Amazon SQS dead-letter queues - Amazon Simple Queue Service

Amazon SQS dead-letter queues

Amazon SQS supports dead-letter queues (DLQ), which other queues (source queues) can target for messages that can't be processed (consumed) successfully. Dead-letter queues are useful for debugging your application or messaging system because they let you isolate unconsumed messages to determine why their processing didn't succeed. For information about configuring a dead-letter queue using the Amazon SQS console, see Configuring a dead-letter queue (console). Once you have debugged the consumer application or the consumer application is available to consume the message, you can use the dead-letter queue redrive capability to move the messages back to the source queue.

Important

Amazon SQS does not create the dead-letter queue automatically. You must first create the queue before using it as a dead-letter queue.

How do dead-letter queues work?

Sometimes, messages can't be processed because of a variety of possible issues, such as erroneous conditions within the producer or consumer application or an unexpected state change that causes an issue with your application code. For example, if a user places a web order with a particular product ID, but the product ID is deleted, the web store's code fails and displays an error, and the message with the order request is sent to a dead-letter queue.

Occasionally, producers and consumers might fail to interpret aspects of the protocol that they use to communicate, causing message corruption or loss. Also, the consumer's hardware errors might corrupt message payload.

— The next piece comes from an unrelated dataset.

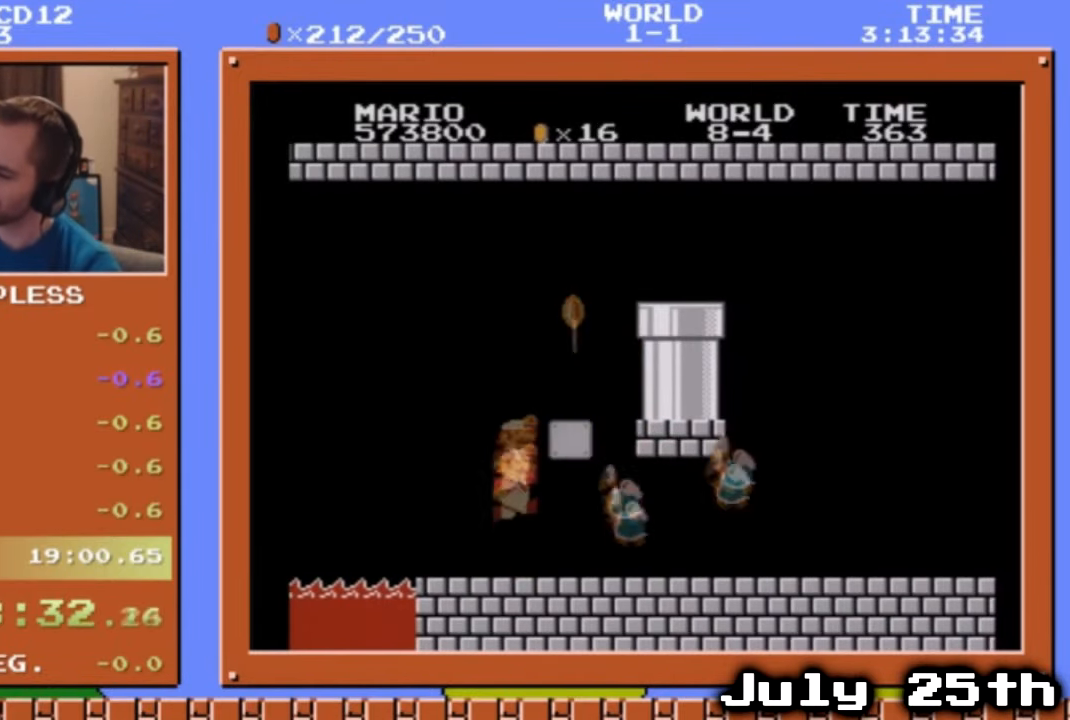
{"buttons": ["A", "B", "DPAD_RIGHT"], "events": [[302, "A", "up"], [402, "A", "down"]]}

The redrive policy specifies the source queue, the dead-letter queue, and the conditions under which Amazon SQS moves messages from the former to the latter if the consumer of the source queue fails to process a message a specified number of times. The maxReceiveCount is the number of times a consumer tries receiving a message from a queue without deleting it before being moved to the dead-letter queue. Setting the maxReceiveCount to a low value such as 1 would result in any failure to receive a message to cause the message to be moved to the dead-letter queue. Such failures include network errors and client dependency errors. To ensure that your system is resilient against errors, set the maxReceiveCount high enough to allow for sufficient retries.

The redrive allow policy specifies which source queues can access the dead-letter queue. This policy applies to a potential dead-letter queue. You can choose whether to allow all source queues, allow specific source queues, or deny all source queues. The default is to allow all source queues to use the dead-letter queue. If you choose to allow specific queues (using the byQueue option), you can specify up to 10 source queues using the source queue Amazon Resource Name (ARN). If you specify denyAll, the queue cannot be used as a dead-letter queue.

To specify a dead-letter queue, you can use the console or the AWS SDKs. You must do this for each queue that sends messages to a dead-letter queue. Multiple queues of the same type can target a single dead-letter queue. For more information, see Configuring a dead-letter queue (console) and the RedrivePolicy and RedriveAllowPolicy attributes of the CreateQueue or SetQueueAttributes action.

Important

The dead-letter queue of a FIFO queue must also be a FIFO queue. Similarly, the dead-letter queue of a standard queue must also be a standard queue.

You must use the same AWS account to create the dead-letter queue and the other queues that send messages to the dead-letter queue. Also, dead-letter queues must reside in the same region as the other queues that use the dead-letter queue. For example, if you create a queue in the US East (Ohio) region and you want to use a dead-letter queue with that queue, the second queue must also be in the US East (Ohio) region.

For standard queues, the expiration of a message is always based on its original enqueue timestamp. When a message is moved to a dead-letter queue, the enqueue timestamp is unchanged. The ApproximateAgeOfOldestMessage metric indicates when the message moved to the dead-letter queue, not when the message was originally sent. For example, assume that a message spends 1 day in the original queue before it's moved to a dead-letter queue. If the dead-letter queue's retention period is 4 days, the message is deleted from the dead-letter queue after 3 days and the ApproximateAgeOfOldestMessage is 3 days. Thus, it is a best practice to always set the retention period of a dead-letter queue to be longer than the retention period of the original queue.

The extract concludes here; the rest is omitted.